Source records:
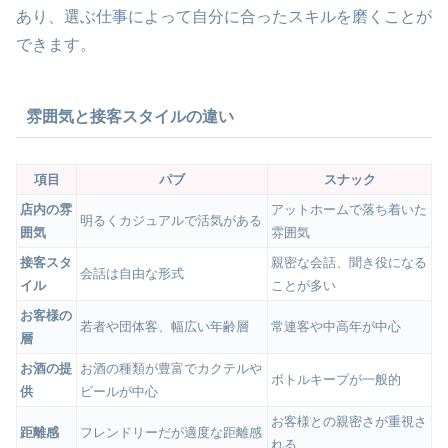
あり、選ぶ仕事によって自分に合ったスキルを磨くことが
できます。
雰囲気と接客スタイルの違い
項目
パブ
スナック
店内の雰
アットホームで落ち着いた
明るくカジュアルで活気がある
囲気
雰囲気
接客スタ
親密な会話、聞き役になる
会話は自由な形式
イル
ことが多い
お客様の
若者や団体客、幅広い年齢層
常連客や中高年が中心
層
お酒の提
お酒の種類が豊富でカクテルや
ボトルキープが一般的
供
ビールが中心
お客様との親密さが重視さ
距離感
フレンドリーだが適度な距離感
れる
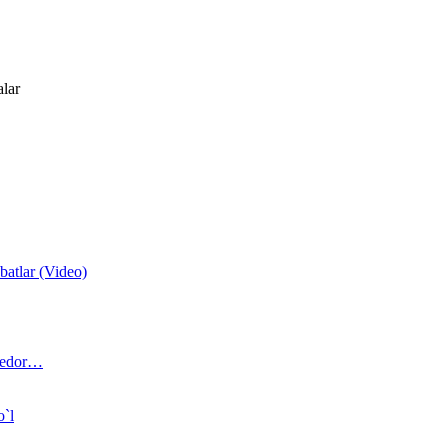
alar
atlar (Video)
 bedor…
o`l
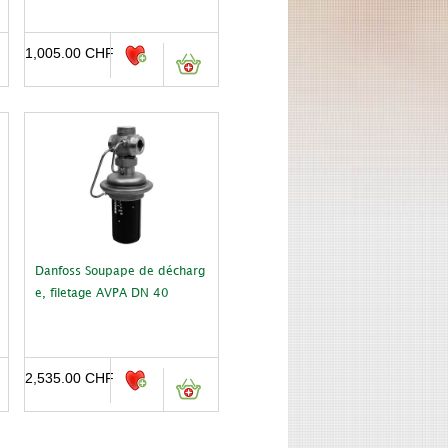
1,005.00
CHF
Danfoss Soupape de décharg
e, filetage AVPA DN 40
2,535.00
CHF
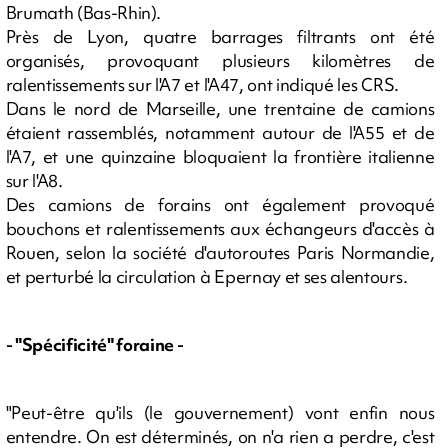
Brumath (Bas-Rhin).
Près de Lyon, quatre barrages filtrants ont été
organisés, provoquant plusieurs kilomètres de
ralentissements sur l'A7 et l'A47, ont indiqué les CRS.
Dans le nord de Marseille, une trentaine de camions
étaient rassemblés, notamment autour de l'A55 et de
l'A7, et une quinzaine bloquaient la frontière italienne
sur l'A8.
Des camions de forains ont également provoqué
bouchons et ralentissements aux échangeurs d'accès à
Rouen, selon la société d'autoroutes Paris Normandie,
et perturbé la circulation à Epernay et ses alentours.
- "Spécificité" foraine -
"Peut-être qu'ils (le gouvernement) vont enfin nous
entendre. On est déterminés, on n'a rien a perdre, c'est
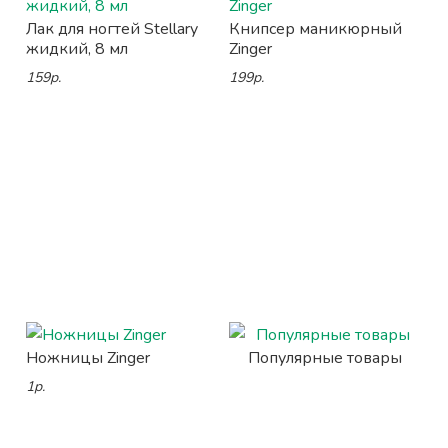
Лак для ногтей Stellary
Книпсер маникюрный
жидкий, 8 мл
Zinger
159р.
199р.
Ножницы Zinger
Популярные товары
1р.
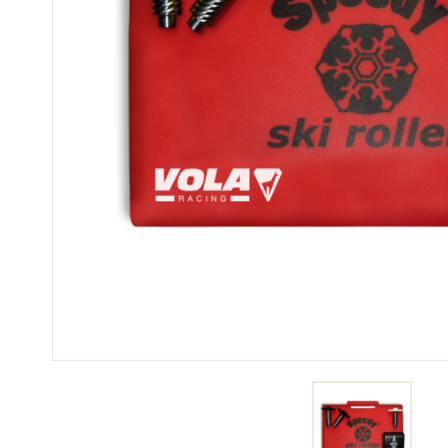
SCI 
GARE DI SCI
TER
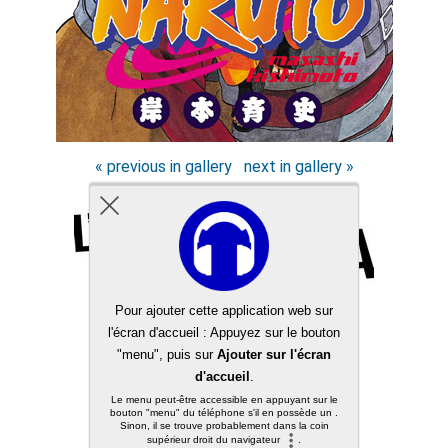
« previous in gallery
next in gallery »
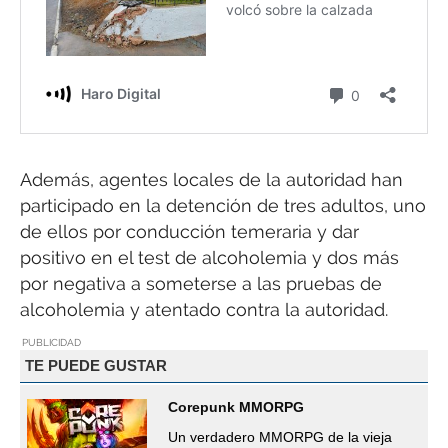
Además, agentes locales de la autoridad han
participado en la detención de tres adultos, uno
de ellos por conducción temeraria y dar
positivo en el test de alcoholemia y dos más
por negativa a someterse a las pruebas de
alcoholemia y atentado contra la autoridad.
PUBLICIDAD
TE PUEDE GUSTAR
Corepunk MMORPG
Un verdadero MMORPG de la vieja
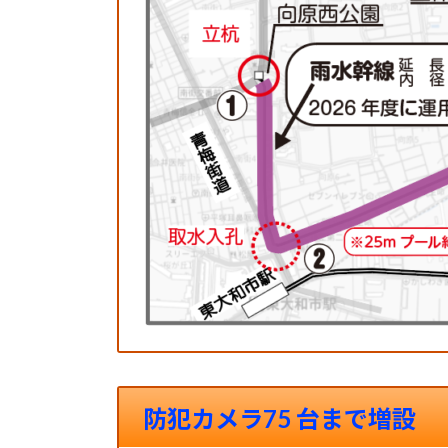
防犯カメラ75 台まで増設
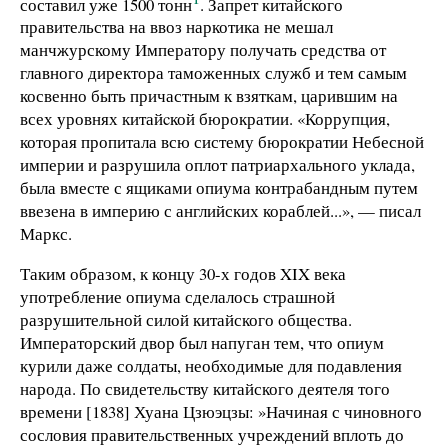
составил уже 1500 тонн
. Запрет китайского
правительства на ввоз наркотика не мешал
манчжурскому Императору получать средства от
главного директора таможенных служб и тем самым
косвенно быть причастным к взяткам, царившим на
всех уровнях китайcкой бюрократии. «Коррупция,
которая пропитала всю систему бюрократии Небесной
империи и разрушила оплот патриархального уклада,
была вместе с ящиками опиума контрабандным путем
ввезена в империю с английских кораблей...», — писал
Маркс.
Таким образом, к концу 30-х годов XIX века
употребление опиума сделалось страшной
разрушительной силой китайского общества.
Императорский двор был напуган тем, что опиум
курили даже солдаты, необходимые для подавления
народа. По свидетельству китайского деятеля того
времени [1838] Хуана Цзюэцзы: »Начиная с чиновного
сословия правительственных учреждений вплоть до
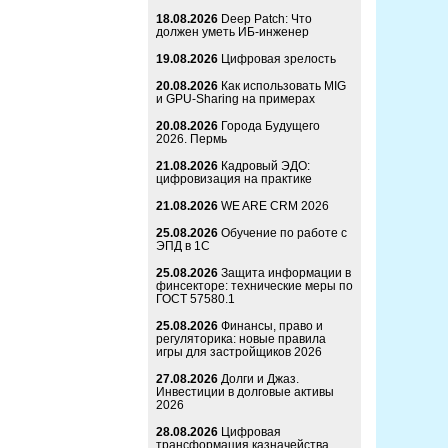
18.08.2026
Deep Patch: Что
должен уметь ИБ-инженер
19.08.2026
Цифровая зрелость
20.08.2026
Как использовать MIG
и GPU-Sharing на примерах
20.08.2026
Города Будущего
2026. Пермь
21.08.2026
Кадровый ЭДО:
цифровизация на практике
21.08.2026
WE ARE CRM 2026
25.08.2026
Обучение по работе с
ЭПД в 1С
25.08.2026
Защита информации в
финсекторе: технические меры по
ГОСТ 57580.1
25.08.2026
Финансы, право и
регуляторика: новые правила
игры для застройщиков 2026
27.08.2026
Долги и Джаз.
Инвестиции в долговые активы
2026
28.08.2026
Цифровая
трансформация казначейства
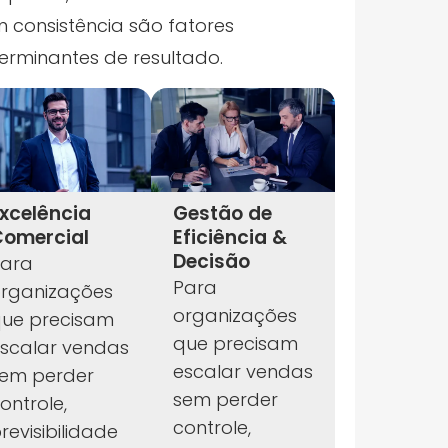
 consistência são fatores
erminantes de resultado.
xcelência
Gestão de
Comercial
Eficiência &
Decisão
ara
Para
rganizações
organizações
ue precisam
que precisam
scalar vendas
escalar vendas
em perder
sem perder
ontrole,
controle,
revisibilidade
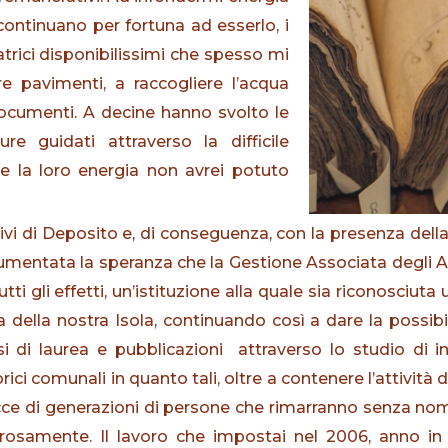
 continuano per fortuna ad esserlo, i
catrici disponibilissimi che spesso mi
e pavimenti, a raccogliere l’acqua
i documenti. A decine hanno svolto le
re guidati attraverso la difficile
 e la loro energia non avrei potuto
vi di Deposito e, di conseguenza, con la presenza dell
aumentata la speranza che la Gestione Associata degli Arc
ti gli effetti, un’istituzione alla quale sia riconosciuta
ella nostra Isola, continuando così a dare la possibilit
esi di laurea e pubblicazioni attraverso lo studio di i
orici comunali in quanto tali, oltre a contenere l’attività
ce di generazioni di persone che rimarranno senza nom
osamente. Il lavoro che impostai nel 2006, anno in cu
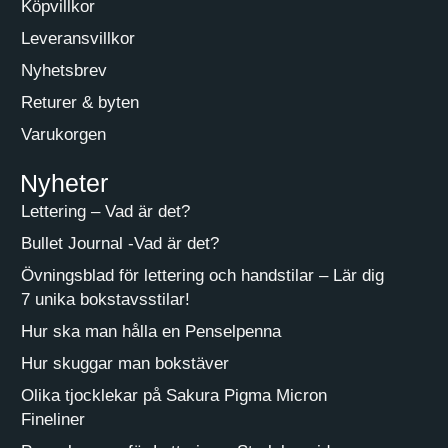
Köpvillkor
Leveransvillkor
Nyhetsbrev
Returer & byten
Varukorgen
Nyheter
Lettering – Vad är det?
Bullet Journal -Vad är det?
Övningsblad för lettering och handstilar – Lär dig
7 unika bokstavsstilar!
Hur ska man hålla en Penselpenna
Hur skuggar man bokstäver
Olika tjocklekar på Sakura Pigma Micron
Fineliner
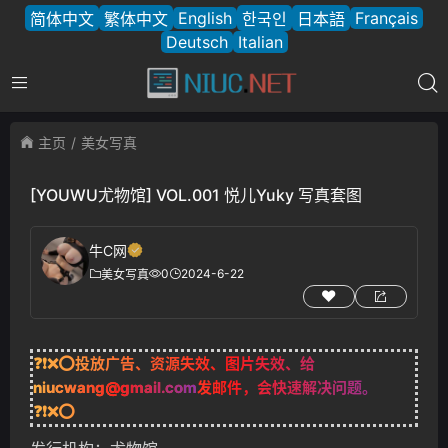
English
Français
简体中文
繁体中文
한국인
日本語
Deutsch
Italian
主页
美女写真
[YOUWU尤物馆] VOL.001 悦儿Yuky 写真套图
牛C网
0
2024-6-22
美女写真
❓❗❌⭕投放广告、资源失效、图片失效、给
niucwang@gmail.com
发邮件，会快速解决问题。
❓❗❌⭕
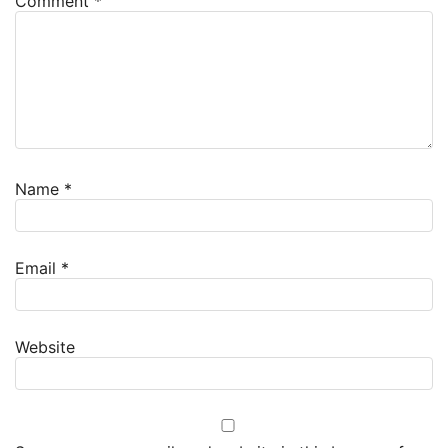
Comment
*
Name
*
Email
*
Website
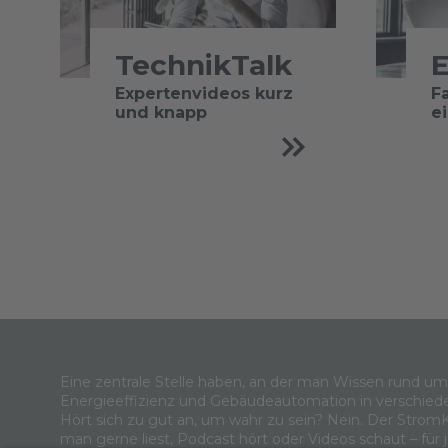
TechnikTalk
E
Expertenvideos kurz
F
und knapp
e
Eine zentrale Stelle haben, an der man Wissen rund u
Energieeffizienz und Gebäudeautomation in verschied
Hört sich zu gut an, um wahr zu sein? Nein. Der Strom
man gerne liest, Podcast hört oder Videos schaut – für 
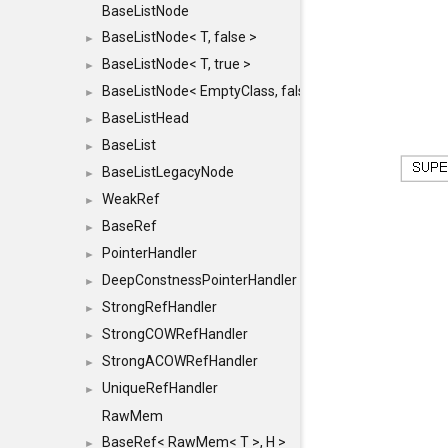
BaseListNode
BaseListNode< T, false >
►
BaseListNode< T, true >
►
BaseListNode< EmptyClass, false >
►
BaseListHead
►
BaseList
►
BaseListLegacyNode
►
WeakRef
►
BaseRef
►
PointerHandler
►
DeepConstnessPointerHandler
►
StrongRefHandler
►
StrongCOWRefHandler
►
StrongACOWRefHandler
►
UniqueRefHandler
►
RawMem
BaseRef< RawMem< T >, H >
►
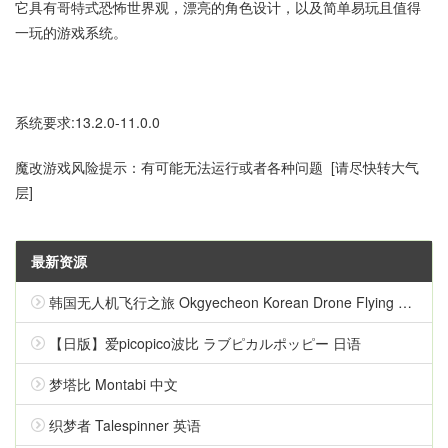
它具有哥特式恐怖世界观，漂亮的角色设计，以及简单易玩且值得
一玩的游戏系统。
系统要求:13.2.0-11.0.0
魔改游戏风险提示：有可能无法运行或者各种问题 [请尽快转大气
层]
最新资源
韩国无人机飞行之旅 Okgyecheon Korean Drone Flying Tour Okgyecheon 中文
【日版】爱picopico波比 ラブピカルポッピー 日语
梦塔比 Montabi 中文
织梦者 Talespinner 英语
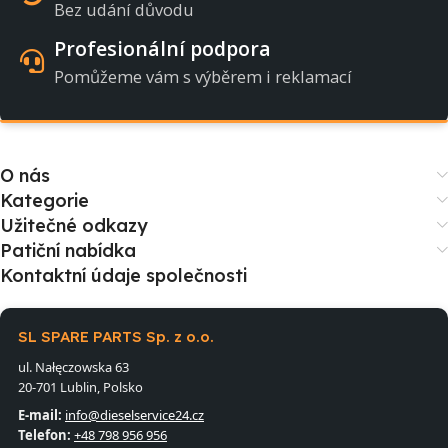
Bez udání důvodu
Profesionální podpora
Pomůžeme vám s výběrem i reklamací
O nás
Kategorie
Užitečné odkazy
Patiční nabídka
Kontaktní údaje společnosti
SL SPARE PARTS Sp. z o.o.
ul. Nałęczowska 63
20-701 Lublin, Polsko
E-mail:
info@dieselservice24.cz
Telefon:
+48 798 956 956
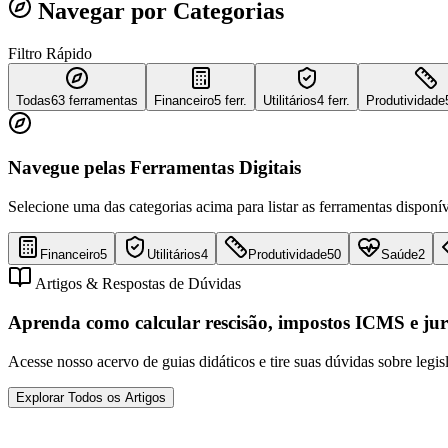
Navegar por Categorias
Filtro Rápido
Todas
63
ferramentas
Financeiro
5 ferr.
Utilitários
4 ferr.
Produtividade
Navegue pelas Ferramentas Digitais
Selecione uma das categorias acima para listar as ferramentas disponív
Financeiro
5
Utilitários
4
Produtividade
50
Saúde
2
Artigos & Respostas de Dúvidas
Aprenda como calcular rescisão, impostos ICMS e jur
Acesse nosso acervo de guias didáticos e tire suas dúvidas sobre legis
Explorar Todos os Artigos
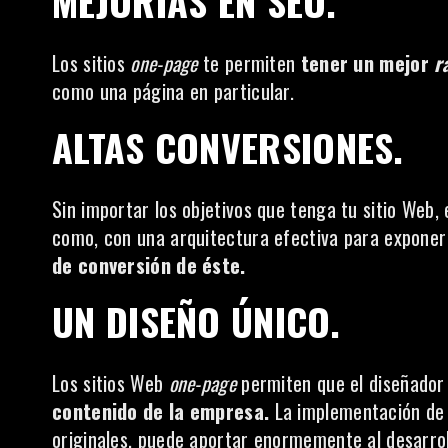
MEJORÍAS EN SEO.
Los sitios
one-page
te permiten
tener un mejor
r
como una página en particular.
ALTAS CONVERSIONES.
Sin importar los objetivos que tenga tu sitio Web, 
como, con una arquitectura efectiva para exponer
de conversión de éste.
UN DISEÑO ÚNICO.
Los sitios Web
one-page
permiten que el diseñador
contenido de la empresa.
La implementación de 
originales, puede aportar enormemente al desarrol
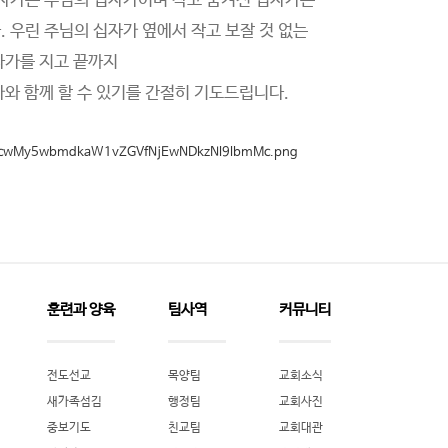
십자가는 주님의 십자가이며 작고 숨겨진 십자가는
 우린 주님의 십자가 옆에서 작고 보잘 것 없는
자가를 지고 끝까지
와 함께 할 수 있기를 간절히 기도드립니다.
훈련과 양육
팀사역
커뮤니티
전도선교
목양팀
교회소식
새가족섬김
행정팀
교회사진
중보기도
친교팀
교회대관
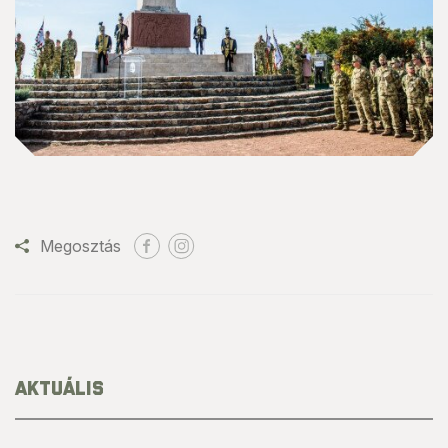
Megosztás
AKTUÁLIS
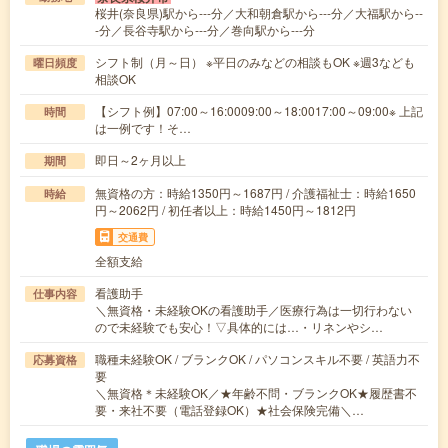
桜井(奈良県)駅から---分／大和朝倉駅から---分／大福駅から--
-分／長谷寺駅から---分／巻向駅から---分
シフト制（月～日） ※平日のみなどの相談もOK ※週3なども
曜日頻度
相談OK
【シフト例】07:00～16:0009:00～18:0017:00～09:00※ 上記
時間
は一例です！そ…
即日～2ヶ月以上
期間
無資格の方：時給1350円～1687円 / 介護福祉士：時給1650
時給
円～2062円 / 初任者以上：時給1450円～1812円
交通費
全額支給
看護助手
仕事内容
＼無資格・未経験OKの看護助手／医療行為は一切行わない
ので未経験でも安心！▽具体的には…・リネンやシ…
職種未経験OK / ブランクOK / パソコンスキル不要 / 英語力不
応募資格
要
＼無資格＊未経験OK／★年齢不問・ブランクOK★履歴書不
要・来社不要（電話登録OK）★社会保険完備＼…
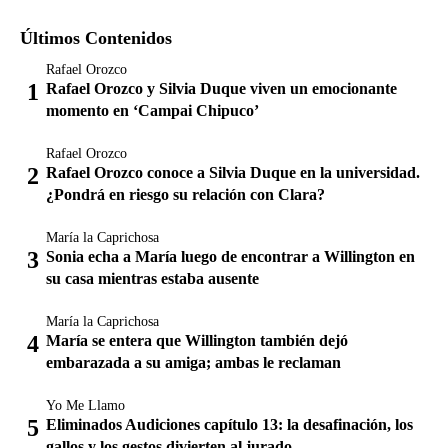
Últimos Contenidos
Rafael Orozco
Rafael Orozco y Silvia Duque viven un emocionante
momento en ‘Campai Chipuco’
Rafael Orozco
Rafael Orozco conoce a Silvia Duque en la universidad.
¿Pondrá en riesgo su relación con Clara?
María la Caprichosa
Sonia echa a María luego de encontrar a Willington en
su casa mientras estaba ausente
María la Caprichosa
María se entera que Willington también dejó
embarazada a su amiga; ambas le reclaman
Yo Me Llamo
Eliminados Audiciones capítulo 13: la desafinación, los
gallos y los gestos divierten al jurado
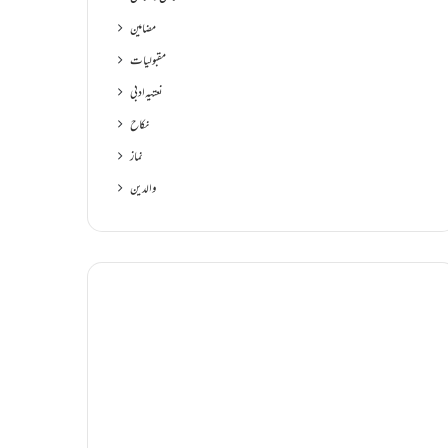
مضامین
مقبولیات
نعتیہ ادبی
نکاح
نماز
والدین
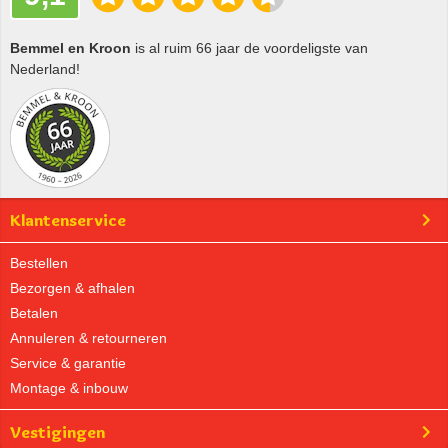
Bemmel en Kroon
is al ruim 66 jaar de voordeligste van
Nederland!
Klantenservice
Bestellen
Bezorgen & afhalen
Betalen
Annuleren & retourneren
Service & garantie
Montage & inbouw
Vestigingen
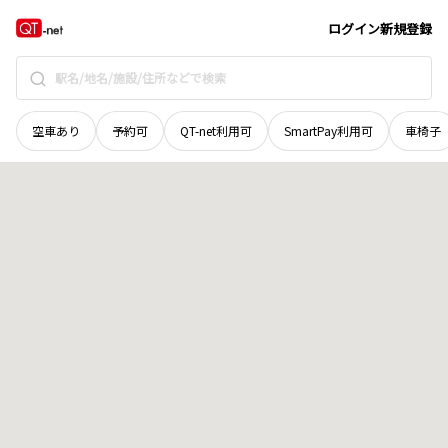
秋田県
男鹿市
北浦西黒沢
地域選択で探す
ログイン
新規登録
空車あり
予約可
QT-net利用可
SmartPay利用可
車椅子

#### [Task details]
Reproduce the data verbatim, starting at the line that has "십자가는 주님의 십자가이며 작고 숨겨진 십자가는" and ending after the line that has "要・来社不要（電話登録OK）★社会保険完備＼…". Don't include the pictures in your answer.

#### [Answer section]
십자가는 주님의 십자가이며 작고 숨겨진 십자가는
 우린 주님의 십자가 옆에서 작고 보잘 것 없는
자가를 지고 끝까지
와 함께 할 수 있기를 간절히 기도드립니다.
훈련과 양육
팀사역
커뮤니티
전도선교
목양팀
교회소식
새가족섬김
행정팀
교회사진
중보기도
친교팀
교회대관
Megosztás
AKTUÁLIS
桜井(奈良県)駅から---分／大和朝倉駅から---分／大福駅から--
-分／長谷寺駅から---分／巻向駅から---分
シフト制（月～日） ※平日のみなどの相談もOK ※週3なども
曜日頻度
相談OK
【シフト例】07:00～16:0009:00～18:0017:00～09:00※ 上記
時間
は一例です！そ…
即日～2ヶ月以上
期間
無資格の方：時給1350円～1687円 / 介護福祉士：時給1650
時給
円～2062円 / 初任者以上：時給1450円～1812円
交通費
全額支給
看護助手
仕事内容
＼無資格・未経験OKの看護助手／医療行為は一切行わない
ので未経験でも安心！▽具体的には…・リネンやシ…
職種未経験OK / ブランクOK / パソコンスキル不要 / 英語力不
応募資格
要
＼無資格＊未経験OK／★年齢不問・ブランクOK★履歴書不
要・来社不要（電話登録OK）★社会保険完備＼…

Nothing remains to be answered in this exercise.